* Stated problem
Copy word for word the lines of the material below, from the line with "class: Agaricomycetes" to the line with "common name: Pleated inkcap", including both of those lines.

* Material supplied
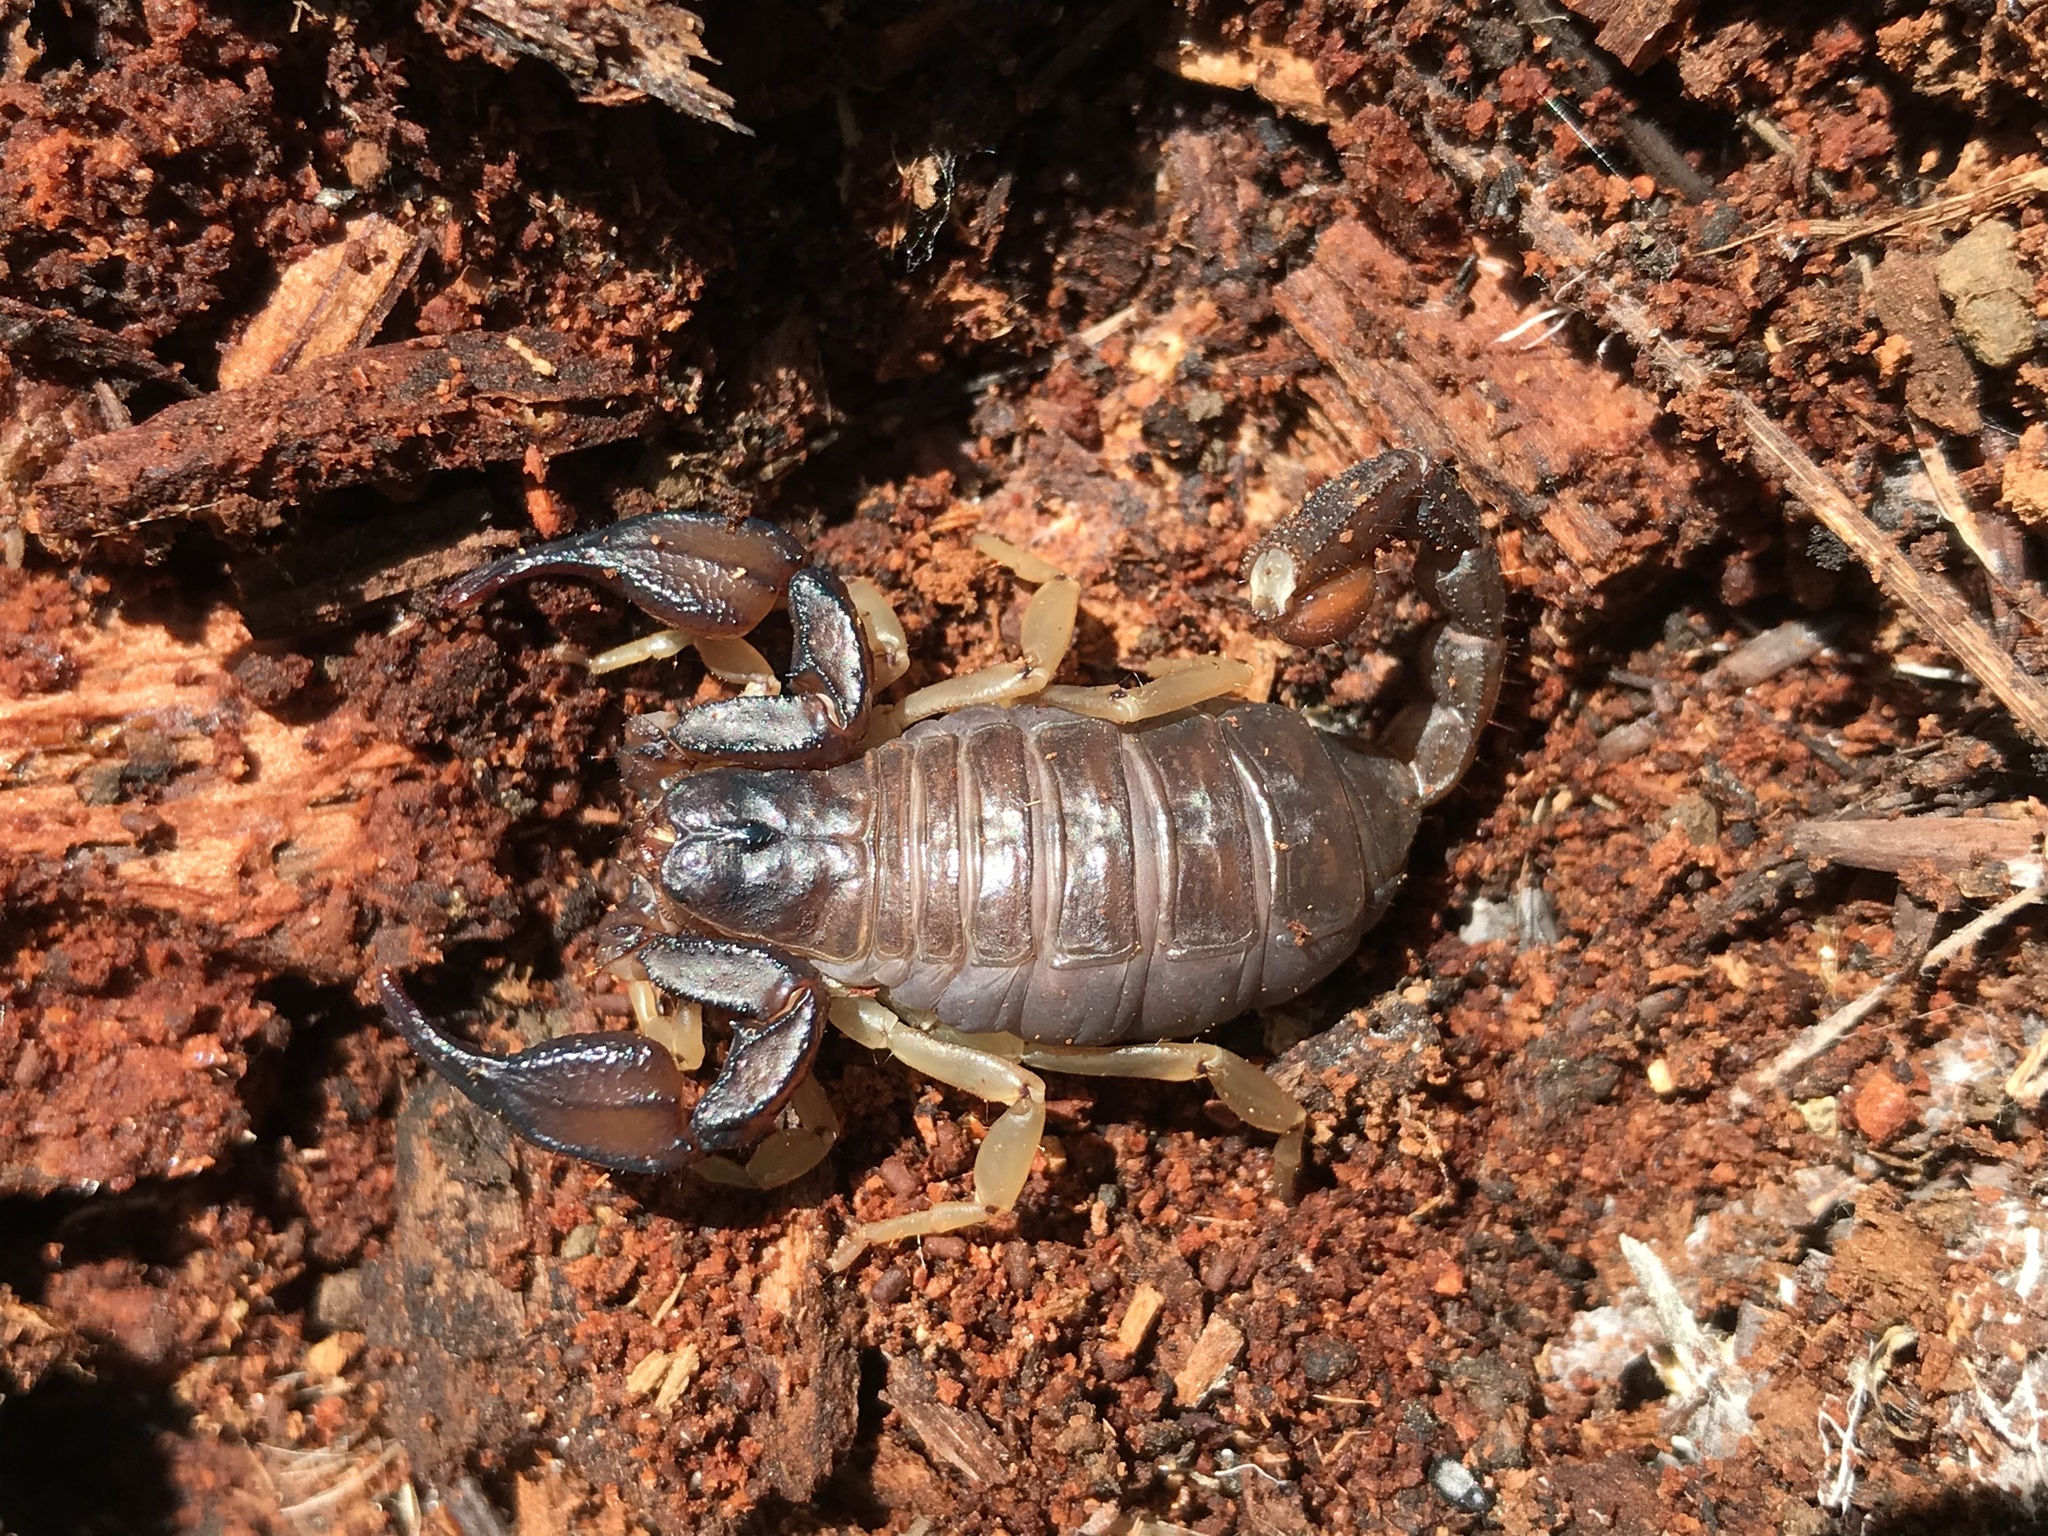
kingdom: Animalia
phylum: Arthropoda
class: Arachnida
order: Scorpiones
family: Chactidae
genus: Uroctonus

* * *

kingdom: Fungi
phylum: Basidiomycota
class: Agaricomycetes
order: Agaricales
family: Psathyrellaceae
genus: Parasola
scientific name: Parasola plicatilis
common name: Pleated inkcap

...

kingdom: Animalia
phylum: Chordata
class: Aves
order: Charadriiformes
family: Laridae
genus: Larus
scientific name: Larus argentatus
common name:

* Solution to the problem
class: Agaricomycetes
order: Agaricales
family: Psathyrellaceae
genus: Parasola
scientific name: Parasola plicatilis
common name: Pleated inkcap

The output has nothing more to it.